• SELECTED EXCERPT:
* * * *
In an iOS application, I am trying to strip diacritics from a SQLite field in a table with 1 million rows.


I got a great start from an earlier answer by Rob. For the purposes of this question, I'm trying to copy a table to another using an INSERT INTO ... SELECT ... FROM ... statement. This works fine until I introduce a C function that strips accents and other diacritics from a field:

INSERT INTO DestinationTable (MasterField, SubField, IndexID) SELECT unaccented(MasterField), SubField, IndexID FROM SourceTable


With the unaccented() function introduced, I often get an EXC_BAD_ACCESS which I'll specify below. But tantalizingly, the SQLite operation will sometimes complete successfully for all 1 million rows. When I extend the load to replicate across 5 million rows, the application will always crash.


Here is my source code, with the point of EXC_BAD_ACCESS commented at the bottom of the first function:

#import <sqlite3.h>

sqlite3 *db;

void unaccented(sqlite3_context *context, int argc, sqlite3_value **argv)
    if (argc != 1 || sqlite3_value_type(argv[0]) != SQLITE_TEXT) {

    @autoreleasepool {
        NSMutableString *string = [NSMutableString stringWithUTF8String:(const char *)sqlite3_value_text(argv[0])];
        CFStringTransform((__bridge CFMutableStringRef)string, NULL, kCFStringTransformStripCombiningMarks, NO);

        char *buf = sqlite3_malloc(sizeof(char) * [string length] + 1);
        strcpy(buf, [string UTF8String]);

        sqlite3_result_text(context, buf, -1, sqlite3_free);
    } // This is where I usually get "EXC_BAD_ACCESS (code=1, address=...)"

@implementation MyClass

- (void)myMethod
    NSArray *documentPaths = NSSearchPathForDirectoriesInDomains(NSCachesDirectory, NSUserDomainMask, YES);
    NSString *cachesDir = [documentPaths objectAtIndex:0];
    NSFileManager *fileManager = [NSFileManager defaultManager];
    NSError *error = nil;

    NSDirectoryEnumerator *directoryEnumerator = [fileManager enumeratorAtPath:[[NSBundle mainBundle] resourcePath]];

    NSString *fileName;
    while (fileName = [directoryEnumerator nextObject])
        if ([fileName hasSuffix:@".sqlite"])
            if (![fileManager fileExistsAtPath: [cachesDir stringByAppendingPathComponent:fileName]] == YES)
                if (![fileManager copyItemAtPath:[[NSBundle mainBundle] pathForResource:fileName ofType:@""] toPath:[cachesDir stringByAppendingPathComponent:fileName] error:&error])
* * * *
• RECORD EXCERPTS:

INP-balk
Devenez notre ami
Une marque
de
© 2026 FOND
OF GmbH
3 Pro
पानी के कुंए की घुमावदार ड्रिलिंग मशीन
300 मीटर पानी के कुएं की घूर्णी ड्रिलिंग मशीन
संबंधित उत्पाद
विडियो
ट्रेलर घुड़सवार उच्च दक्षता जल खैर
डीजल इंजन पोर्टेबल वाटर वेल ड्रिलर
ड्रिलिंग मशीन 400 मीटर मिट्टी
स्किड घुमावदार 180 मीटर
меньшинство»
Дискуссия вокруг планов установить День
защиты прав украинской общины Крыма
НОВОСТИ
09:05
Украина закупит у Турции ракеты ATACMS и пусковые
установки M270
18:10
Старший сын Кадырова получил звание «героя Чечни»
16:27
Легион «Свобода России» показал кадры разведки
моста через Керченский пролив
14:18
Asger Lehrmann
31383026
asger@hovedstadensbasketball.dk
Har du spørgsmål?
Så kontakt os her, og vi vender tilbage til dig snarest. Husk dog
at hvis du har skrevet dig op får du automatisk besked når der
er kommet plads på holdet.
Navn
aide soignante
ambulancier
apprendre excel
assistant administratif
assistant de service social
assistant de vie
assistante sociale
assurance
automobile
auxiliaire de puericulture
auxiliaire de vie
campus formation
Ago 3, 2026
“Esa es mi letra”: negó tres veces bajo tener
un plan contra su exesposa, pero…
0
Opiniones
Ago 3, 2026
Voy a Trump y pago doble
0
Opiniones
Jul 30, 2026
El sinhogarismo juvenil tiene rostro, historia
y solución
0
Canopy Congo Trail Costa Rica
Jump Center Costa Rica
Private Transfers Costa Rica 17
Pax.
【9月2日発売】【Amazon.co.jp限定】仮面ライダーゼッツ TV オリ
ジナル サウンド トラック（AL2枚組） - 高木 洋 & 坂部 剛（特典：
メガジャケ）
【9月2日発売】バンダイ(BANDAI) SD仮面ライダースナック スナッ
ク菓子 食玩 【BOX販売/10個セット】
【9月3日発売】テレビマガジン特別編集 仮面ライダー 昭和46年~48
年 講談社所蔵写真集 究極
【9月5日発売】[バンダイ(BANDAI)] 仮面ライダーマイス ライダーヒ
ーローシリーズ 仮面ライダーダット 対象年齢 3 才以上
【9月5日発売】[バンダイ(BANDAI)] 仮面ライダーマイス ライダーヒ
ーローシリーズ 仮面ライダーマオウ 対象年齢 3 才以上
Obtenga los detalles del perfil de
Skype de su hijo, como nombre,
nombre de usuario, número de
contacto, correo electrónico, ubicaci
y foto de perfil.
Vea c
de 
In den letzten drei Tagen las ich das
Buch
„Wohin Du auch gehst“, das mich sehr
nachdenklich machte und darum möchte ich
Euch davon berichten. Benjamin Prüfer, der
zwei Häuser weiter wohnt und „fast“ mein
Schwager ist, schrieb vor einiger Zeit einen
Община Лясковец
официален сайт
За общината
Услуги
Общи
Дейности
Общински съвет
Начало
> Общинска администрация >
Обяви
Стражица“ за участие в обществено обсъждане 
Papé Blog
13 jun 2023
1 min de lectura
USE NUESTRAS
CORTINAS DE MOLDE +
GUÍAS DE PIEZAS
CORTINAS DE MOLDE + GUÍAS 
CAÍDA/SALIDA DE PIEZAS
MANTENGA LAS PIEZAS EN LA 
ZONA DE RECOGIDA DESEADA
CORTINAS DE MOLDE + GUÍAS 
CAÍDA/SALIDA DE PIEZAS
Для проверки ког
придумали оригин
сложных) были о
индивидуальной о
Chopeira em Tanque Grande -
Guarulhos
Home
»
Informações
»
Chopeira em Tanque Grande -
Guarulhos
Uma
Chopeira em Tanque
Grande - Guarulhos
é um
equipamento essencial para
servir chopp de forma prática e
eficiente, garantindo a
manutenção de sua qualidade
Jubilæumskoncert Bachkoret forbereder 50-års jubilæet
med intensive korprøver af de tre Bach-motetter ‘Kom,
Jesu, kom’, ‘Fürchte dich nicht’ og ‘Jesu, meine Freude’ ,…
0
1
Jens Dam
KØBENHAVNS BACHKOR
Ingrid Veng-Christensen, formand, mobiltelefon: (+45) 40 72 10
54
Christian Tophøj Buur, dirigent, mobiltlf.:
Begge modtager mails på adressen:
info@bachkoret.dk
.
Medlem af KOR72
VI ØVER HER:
* * * *
• EXERCISES:
1. In the question on stripping diacritics in SQLite, what change makes the table copy stop working reliably, and how does the failure vary with the number of rows? Answer in one to three sentences.
2. Retype the stretch of the records from the start through the line that contains "डीजल इंजन पोर्टेबल वाटर वेल ड्रिलर".
The text and the records are drawn from unrelated sources.

• TASK SOLUTIONS:
1. The copy works until the unaccented() C function, which strips accents and other diacritics from a field, is added to the INSERT INTO ... SELECT ... FROM ... statement. After that it often fails with an EXC_BAD_ACCESS, though it sometimes completes for all 1 million rows. When the load is extended to 5 million rows, the application always crashes.

2.
INP-balk
Devenez notre ami
Une marque
de
© 2026 FOND
OF GmbH
3 Pro
पानी के कुंए की घुमावदार ड्रिलिंग मशीन
300 मीटर पानी के कुएं की घूर्णी ड्रिलिंग मशीन
संबंधित उत्पाद
विडियो
ट्रेलर घुड़सवार उच्च दक्षता जल खैर
डीजल इंजन पोर्टेबल वाटर वेल ड्रिलर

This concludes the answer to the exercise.